At first it was just a restaurant date for a high school boyfriend and girlfriend, but shortly it would turn into a date that many people would remember years after it happened.

While the two were seated at a table, local police were chasing a suspected drug criminal down the street. Eventually, the suspect ran into the restaurant with the police following close behind.

Both had guns that they fired at each other.

During the exchange, a pregnant waitress was shot. Kim Love’s sister was the girlfriend eating out with her boyfriend.

“My baby sister had to hide under a table in the restaurant while witnessing it,” recalled Kim Love, 48, who stood with her 13 year-old-son while holding a cardboard sign that read, “I am: a mom, voter, a donor to candidates who oppose the NRA and fed up and taking action!”

Although the March for Our Lives event in Washington D.C., was primarily focused on victims of the Marjory Stoneman Douglas High School and other school shootings, other marchers came because of their own encounters with gun violence.

“There was a murder last spring, right across the street from me, where you think it wouldn’t occur,” said Elizabeth Risley, a resident of Northeast D.C. “So, someone just like me was murdered by someone not from our direct community. I can’t say every day, but maybe every day, or weekly that’s the community I know.”

Many neighborhoods in Washington, D.C. are plagued by drugs and gun violence.

“I am always getting alerts for a shooting, stabbing or robbery,” said Risley, while standing alongside her niece and nephew holding signs that said, “ban assault weapons” and “stand up for the next generation.”

About 41 percent of robberies in 2016 involved a firearm, according to the FBI’s report, Crime in the U.S. 2016.

While Love’s youngest sister witnessed an act of gun violence, her other sister was a gun violence victim during a robbery.

The middle child was working alone in a small shoe store when people entered, brought her to the back room of the shop, tied her up and held a gun in her face.

The robbers held her there while stealing items from the store.

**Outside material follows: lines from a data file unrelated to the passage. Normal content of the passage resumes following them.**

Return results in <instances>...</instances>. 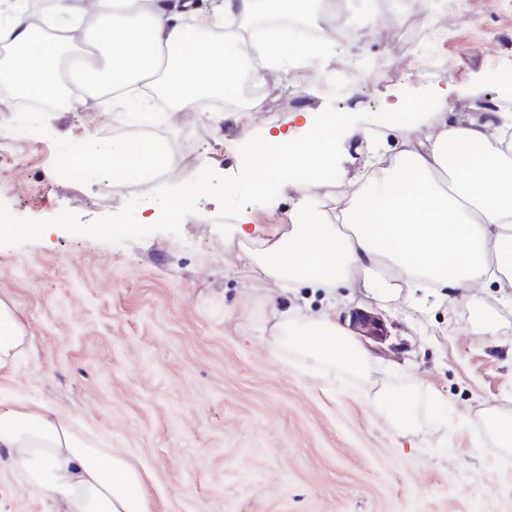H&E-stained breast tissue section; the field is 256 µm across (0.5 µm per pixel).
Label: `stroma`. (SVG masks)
Here are the masks:
<instances>
[{
    "label": "stroma",
    "mask_w": 512,
    "mask_h": 512,
    "mask_svg": "<svg viewBox=\"0 0 512 512\" xmlns=\"http://www.w3.org/2000/svg\"><path fill=\"white\" fill-rule=\"evenodd\" d=\"M442 40L409 47L383 34L272 86L270 111L227 104L194 125L159 112L149 135L178 155L148 182L70 177L61 154L89 136L111 143L138 135L88 97L82 111H55L39 133L22 111H0V216L46 226L49 236L0 234V299L19 313L29 348L0 373V401L67 411L126 451L143 472L152 512H512V446L489 412L512 414V304L496 289L476 293L499 320L472 330V307L431 288L381 301L337 298L336 318L378 317L383 333L362 337L364 375L314 361L263 333L282 295L249 257L257 240L235 225L287 221L266 196L225 205L228 186L261 176L247 163L250 136L284 129L290 113L343 114L336 177H353L373 149L396 142L377 116L449 88L457 115L482 120V101L512 103V0H462ZM425 57L424 67L382 76L372 57ZM343 66L347 88L323 77ZM206 190L190 216L164 220L176 186ZM131 226L123 237L111 235ZM410 397L412 421L375 412L376 392ZM0 512H56L23 477L0 466Z\"/></svg>",
    "instance_id": "1"
}]
</instances>
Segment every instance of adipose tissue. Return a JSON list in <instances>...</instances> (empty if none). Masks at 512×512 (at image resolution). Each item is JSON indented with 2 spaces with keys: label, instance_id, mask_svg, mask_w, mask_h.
Listing matches in <instances>:
<instances>
[{
  "label": "adipose tissue",
  "instance_id": "ef3b65f1",
  "mask_svg": "<svg viewBox=\"0 0 512 512\" xmlns=\"http://www.w3.org/2000/svg\"><path fill=\"white\" fill-rule=\"evenodd\" d=\"M315 0H217L203 25L215 27L234 15L273 8L308 16ZM53 21L77 27L84 16L103 20L86 34L72 79L99 91L105 112L125 111L129 90L157 85L178 110L223 95L237 83L232 65L239 52L233 41H201L186 49L182 15L165 0H55ZM0 46L12 52L1 77L28 97L45 93L56 78L64 40L48 36L29 20L24 0L0 10ZM327 46H300L289 31H278L262 48L271 70L310 67ZM307 134L258 133L264 166L259 180L227 188L235 197L268 186L295 190L297 199L286 227H275L257 261L282 292L299 288L336 294L386 298L404 288L447 290L468 301L477 288H512V263L503 259L512 244V113L489 111L486 119L448 114V95L440 93L428 127L395 126L399 150L386 166L365 164L330 205L317 208L320 189L335 180V150L321 136L313 116ZM96 166L83 154H69L71 165L91 176L97 167L113 175L146 182L169 167V145L152 136L113 141L94 148ZM271 335L292 343L310 358L364 374L370 353L337 322L332 306L300 313L273 311ZM28 345L16 310L0 300V371L13 367ZM0 460L26 483L56 503L59 512H151L143 476L121 451L76 428L64 410L41 404H0Z\"/></svg>",
  "mask_w": 512,
  "mask_h": 512
}]
</instances>
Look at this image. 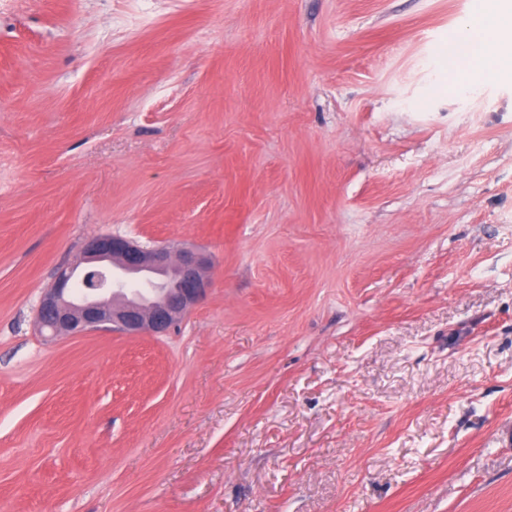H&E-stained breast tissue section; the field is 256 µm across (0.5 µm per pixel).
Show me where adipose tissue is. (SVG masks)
I'll list each match as a JSON object with an SVG mask.
<instances>
[{
	"label": "adipose tissue",
	"mask_w": 512,
	"mask_h": 512,
	"mask_svg": "<svg viewBox=\"0 0 512 512\" xmlns=\"http://www.w3.org/2000/svg\"><path fill=\"white\" fill-rule=\"evenodd\" d=\"M448 67L465 70L472 81L500 76L512 65V0H485L444 52Z\"/></svg>",
	"instance_id": "adipose-tissue-1"
}]
</instances>
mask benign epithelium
I'll return each instance as SVG.
<instances>
[{
	"mask_svg": "<svg viewBox=\"0 0 512 512\" xmlns=\"http://www.w3.org/2000/svg\"><path fill=\"white\" fill-rule=\"evenodd\" d=\"M80 272L61 269L35 313L40 332L78 336L100 328L163 336L207 294L210 259L192 248L143 247L119 235L89 240Z\"/></svg>",
	"mask_w": 512,
	"mask_h": 512,
	"instance_id": "obj_1",
	"label": "benign epithelium"
}]
</instances>
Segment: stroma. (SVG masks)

“We are Unitarian Universalists, so my approach my entire life and my religious belief is that there is never a reason for gun violence,” said Love. Unitarian Universalists believe in searching for spiritual growth, which will lead to justice, love, learning and hope.

“I am a pacifist in the truest sense of the word, so I believe that we should ban guns. That is what will make our children safe.”